VIVUS, Inc. announced that the United States District Court for the District of New Jersey has issued a claim construction (Markman) ruling governing patent litigation brought by VIVUS against Actavis Laboratories FL, Inc., Actavis Pharma, Inc., and Actavis Inc., collectively referred to as Actavis, and Teva Pharmaceuticals USA, Inc. and Teva Pharmaceutical Industries Ltd., collectively referred to as Teva. The lawsuits were filed in response to Abbreviated New Drug Applications, or ANDAs, filed by Actavis and Teva. In these applications, Actavis and Teva seek to market and sell a generic version of the currently approved doses of Qsymia® (phentermine and topiramate extended-release) capsules CIV prior to the expiration of U.S. Patents listed in the FDA’s Approved Drug Products with Therapeutic Equivalence Evaluations, or the Orange Book. There are ten (10) VIVUS patents asserted in the litigation, the last of which expires in 2029.
VIVUS filed the lawsuits on the basis that Actavis’ and Teva’s proposed generic products infringe the VIVUS patents. In a Markman ruling, also known as a claim construction ruling, the Court determines the meaning of disputed patent claim terms at issue in patent litigation. In a July 20, 2016 Markman ruling, Judge Stanley R. Chesler adopted VIVUS’ proposed constructions for all but one of the disputed claim terms and adopted a compromise construction that was acceptable to VIVUS for the final claim term. The next phase of the ongoing litigation with Actavis will be expert discovery. The Teva case remains in fact discovery. No trial date has been scheduled in either case.
“We are extremely pleased with the Court’s claim construction ruling, which we believe benefits our case significantly,” said Seth Fischer, VIVUS’ CEO. “We remain confident in the strength of our intellectual property for Qsymia and plan to defend the patents vigorously.”

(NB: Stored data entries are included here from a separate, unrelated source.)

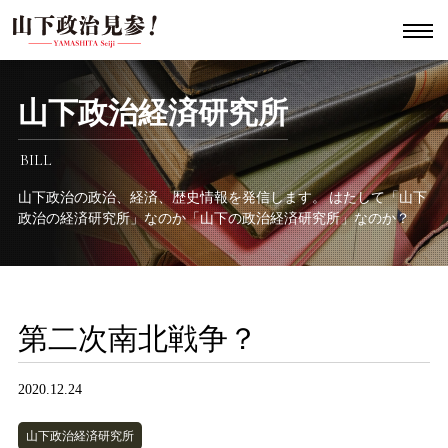
山下政治経済研究所
BILL
山下政治の政治、経済、歴史情報を発信します。
はたして「山下
政治の経済研究所」なのか「山下の政治経済研究所」なのか？
第二次南北戦争？
2020.12.24
山下政治経済研究所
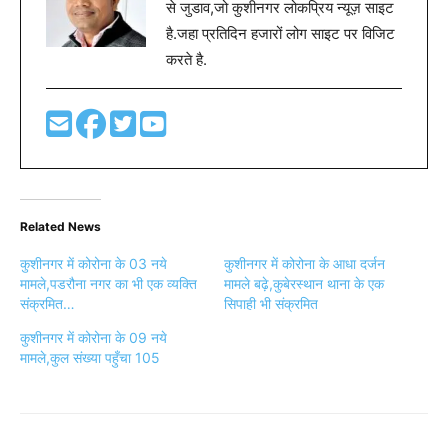
से जुडाव,जो कुशीनगर लोकप्रिय न्यूज़ साइट
है.जहा प्रतिदिन हजारों लोग साइट पर विजिट
करते है.
Related News
कुशीनगर में कोरोना के 03 नये
कुशीनगर में कोरोना के आधा दर्जन
मामले,पडरौना नगर का भी एक व्यक्ति
मामले बढ़े,कुबेरस्थान थाना के एक
संक्रमित…
सिपाही भी संक्रमित
कुशीनगर में कोरोना के 09 नये
मामले,कुल संख्या पहुँचा 105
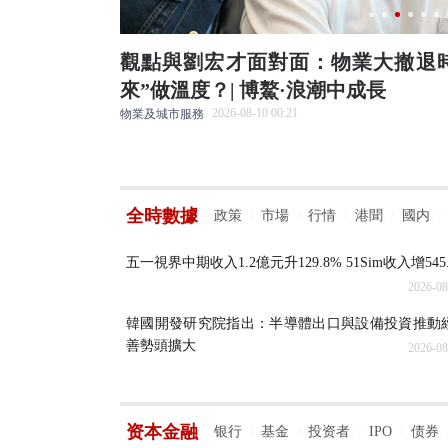
 | 博鰲·浪
觀點與劉宏才面對面：物業大撤退
來”做溫度？| 博鰲·浪潮中成長
2026-08-10 00:21
物業及城市服務
全時數據
政策
市場
行情
港聞
國内
/
/
/
/
/
五一視界中期收入1.2億元升129.8% 51Sim收入增545
2026-08
韓國開發研究院指出：半導體出口與設備投資推動
善勢頭擴大
2026-08
资本金融
银行
基金
投资者
IPO
债券
/
/
/
/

Qsymia is approved in the U.S. and is indicated as an adjunct to a reduced-calorie diet and increased physical activity for chronic weight management in adults with an initial body mass index (BMI) of 30 kg/m2 or greater (obese) or 27 kg/m2 or greater (overweight) in the presence of at least one weight-related medical condition such as high blood pressure, type 2 diabetes, or high cholesterol.
The effect of Qsymia on cardiovascular morbidity and mortality has not been established. The safety and effectiveness of Qsymia in combination with other products intended for weight loss, including prescription and over-the-counter drugs, and herbal preparations, have not been established.